__TASK OBJECTIVE__: Write a continuation of the news roundup on the Russia-Ukraine standoff, picking up after its final sentence.

__TEXT BLOCK__:
As Biden announces the U.S. believes Putin to be days away from invasion, separatist violence and Kremlin propaganda grow more intense.

Happy Monday! So long, 2022 Winter Olympics. We can’t wait to watch the 2026 Games in Milan, which—unless things in Italy take a seriously unexpected turn—won’t exist primarily as a public relations vehicle for a genocidal regime.

Quick Hits: Today’s Top Stories

  • White House Press Secretary Jen Psaki announced late Sunday night President Joe Biden had “accepted in principle” a meeting with Russian President Vladimir Putin on the condition that Russia “does not proceed” with military action in Ukraine. Any such summit would come after Secretary of State Antony Blinken meets—also conditionally—with his Russian counterpart, Sergey Lavrov, on Thursday. The administration isn’t optimistic the meeting will take place, as Biden told reporters Friday he is “convinced” Putin has made the decision to invade Ukraine and target the capital city of Kyiv.

  • Michael Carpenter, the U.S. ambassador to the Organization for Security and Co-operation in Europe, said Friday the U.S. believes Russia’s troop presence near Ukraine has increased over the past three weeks from 100,000 to between 169,000 and 190,000. The Kremlin said Saturday that the Russian military—under Putin’s direct supervision—had conducted successful hypersonic and cruise missile tests, and although Russia’s joint military exercises in Belarus had been scheduled to end yesterday, Belarusian Defense Minister Viktor Khrenin said they would be extended due to “the aggravation of the situation” in Ukraine.

__SUPPLIED RECORDS__:
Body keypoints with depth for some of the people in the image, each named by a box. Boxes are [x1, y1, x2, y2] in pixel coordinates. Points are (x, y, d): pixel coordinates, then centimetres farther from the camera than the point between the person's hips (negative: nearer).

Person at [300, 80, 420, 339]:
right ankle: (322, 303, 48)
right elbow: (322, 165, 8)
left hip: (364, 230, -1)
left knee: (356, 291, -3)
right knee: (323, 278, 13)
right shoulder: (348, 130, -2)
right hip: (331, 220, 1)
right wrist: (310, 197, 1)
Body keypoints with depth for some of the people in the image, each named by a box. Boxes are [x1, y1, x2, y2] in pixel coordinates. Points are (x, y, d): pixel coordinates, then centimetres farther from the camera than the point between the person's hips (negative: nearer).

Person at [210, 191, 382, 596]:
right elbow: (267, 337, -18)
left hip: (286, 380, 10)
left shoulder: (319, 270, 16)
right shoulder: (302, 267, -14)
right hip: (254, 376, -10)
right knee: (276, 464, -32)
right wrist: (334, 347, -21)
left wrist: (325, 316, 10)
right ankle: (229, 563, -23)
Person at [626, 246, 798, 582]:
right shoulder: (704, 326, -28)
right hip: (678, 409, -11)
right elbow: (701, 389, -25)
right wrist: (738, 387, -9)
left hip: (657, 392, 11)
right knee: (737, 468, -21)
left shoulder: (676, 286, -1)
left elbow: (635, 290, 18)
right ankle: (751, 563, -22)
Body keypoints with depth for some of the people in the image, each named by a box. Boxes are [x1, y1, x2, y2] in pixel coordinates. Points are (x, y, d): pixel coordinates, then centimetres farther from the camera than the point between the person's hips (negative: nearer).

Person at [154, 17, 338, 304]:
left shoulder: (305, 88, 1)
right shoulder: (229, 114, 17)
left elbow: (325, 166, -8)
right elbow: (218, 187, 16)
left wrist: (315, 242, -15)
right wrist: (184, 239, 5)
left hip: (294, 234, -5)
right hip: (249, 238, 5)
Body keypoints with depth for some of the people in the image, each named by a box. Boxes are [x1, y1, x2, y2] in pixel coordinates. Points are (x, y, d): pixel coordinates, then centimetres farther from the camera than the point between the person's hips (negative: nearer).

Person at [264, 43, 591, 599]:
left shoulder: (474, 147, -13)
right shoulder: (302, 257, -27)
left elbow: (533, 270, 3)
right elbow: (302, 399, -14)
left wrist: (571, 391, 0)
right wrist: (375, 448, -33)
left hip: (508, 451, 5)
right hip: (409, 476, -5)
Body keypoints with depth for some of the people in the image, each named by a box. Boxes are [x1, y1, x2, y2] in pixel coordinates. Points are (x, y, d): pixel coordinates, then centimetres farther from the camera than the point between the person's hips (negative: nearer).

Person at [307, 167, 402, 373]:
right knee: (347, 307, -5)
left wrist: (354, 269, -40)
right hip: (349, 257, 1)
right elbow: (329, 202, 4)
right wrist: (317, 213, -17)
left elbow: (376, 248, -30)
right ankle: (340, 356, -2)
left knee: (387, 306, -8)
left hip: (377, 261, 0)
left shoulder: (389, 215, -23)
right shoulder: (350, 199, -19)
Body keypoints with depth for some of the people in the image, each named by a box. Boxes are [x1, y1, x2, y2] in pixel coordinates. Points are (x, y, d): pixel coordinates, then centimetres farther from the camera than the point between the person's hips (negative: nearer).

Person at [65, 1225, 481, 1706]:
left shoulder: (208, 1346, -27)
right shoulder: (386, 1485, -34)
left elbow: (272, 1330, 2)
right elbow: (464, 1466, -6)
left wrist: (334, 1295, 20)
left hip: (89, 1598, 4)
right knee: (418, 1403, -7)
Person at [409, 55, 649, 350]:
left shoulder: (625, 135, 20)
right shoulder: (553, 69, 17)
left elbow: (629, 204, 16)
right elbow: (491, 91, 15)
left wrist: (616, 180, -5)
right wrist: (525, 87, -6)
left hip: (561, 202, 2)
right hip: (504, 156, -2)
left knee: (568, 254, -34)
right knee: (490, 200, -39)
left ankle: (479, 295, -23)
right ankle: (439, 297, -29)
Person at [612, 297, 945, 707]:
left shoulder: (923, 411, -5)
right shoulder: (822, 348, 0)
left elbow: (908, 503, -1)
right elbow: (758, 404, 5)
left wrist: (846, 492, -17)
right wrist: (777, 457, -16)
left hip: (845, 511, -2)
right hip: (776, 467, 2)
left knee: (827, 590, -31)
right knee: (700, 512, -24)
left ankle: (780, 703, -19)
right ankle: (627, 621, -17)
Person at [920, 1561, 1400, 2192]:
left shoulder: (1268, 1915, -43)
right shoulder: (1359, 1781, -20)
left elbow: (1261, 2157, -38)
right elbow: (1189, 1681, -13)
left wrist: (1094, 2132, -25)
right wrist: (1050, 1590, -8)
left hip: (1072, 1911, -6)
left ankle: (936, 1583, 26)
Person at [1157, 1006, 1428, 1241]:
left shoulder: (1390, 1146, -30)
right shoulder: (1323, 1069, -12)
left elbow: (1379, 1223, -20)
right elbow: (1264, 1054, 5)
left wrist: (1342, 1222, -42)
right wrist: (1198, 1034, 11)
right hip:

__RESPONSE BOX__:
  • Deputy National Security Adviser Anne Neuberger told reporters on Friday the Biden administration believes Russia to be behind the cyberattacks on Ukrainian banks last week.

  • The “Freedom Convoy” protest in Ottawa was mostly cleared over the weekend, with police stepping up enforcement in the wake of Prime Minister Justin Trudeau’s invocation of the country’s Emergency Act. Police announced Sunday afternoon they’d towed 79 vehicles and arrested 191 people on charges ranging from disobeying a court order to assaulting a police officer. Royal Canadian Mounted Police (RCMP) Deputy Commissioner Mike Duheme said yesterday the RCMP had frozen 206 personal and corporate bank accounts related to the protests.

  • Existing-home sales increased 6.7 percent from December to January as the median sales price rose 15.4 percent year-over-year, the National Association of Realtors (NAR) said Friday. Mortgage rates are climbing as the Federal Reserve signals impending interest rate hikes, with the 30-year fixed rate average nearing 4 percent for the first time since May 2019.

  • Special Counsel John Durham responded last Thursday to complaints from Michael Sussmann—a former Clinton campaign lawyer indicted for lying to the FBI—about his latest filing related to DNS data and Donald Trump. “If third parties or members of the media have overstated, understated, or otherwise misinterpreted facts contained in the Government’s Motion,” Durham writes, “that does not in any way undermine the valid reasons for the Government’s inclusion of this information.”

  • Former Minnesota police officer Kim Potter was sentenced on Friday to two years in prison after being charged with manslaughter in the death of motorist Daunte Wright. State sentencing guidelines called for a six to 8.5-year sentence; Potter claims she accidentally grabbed her handgun instead of her Taser when fatally shooting Wright.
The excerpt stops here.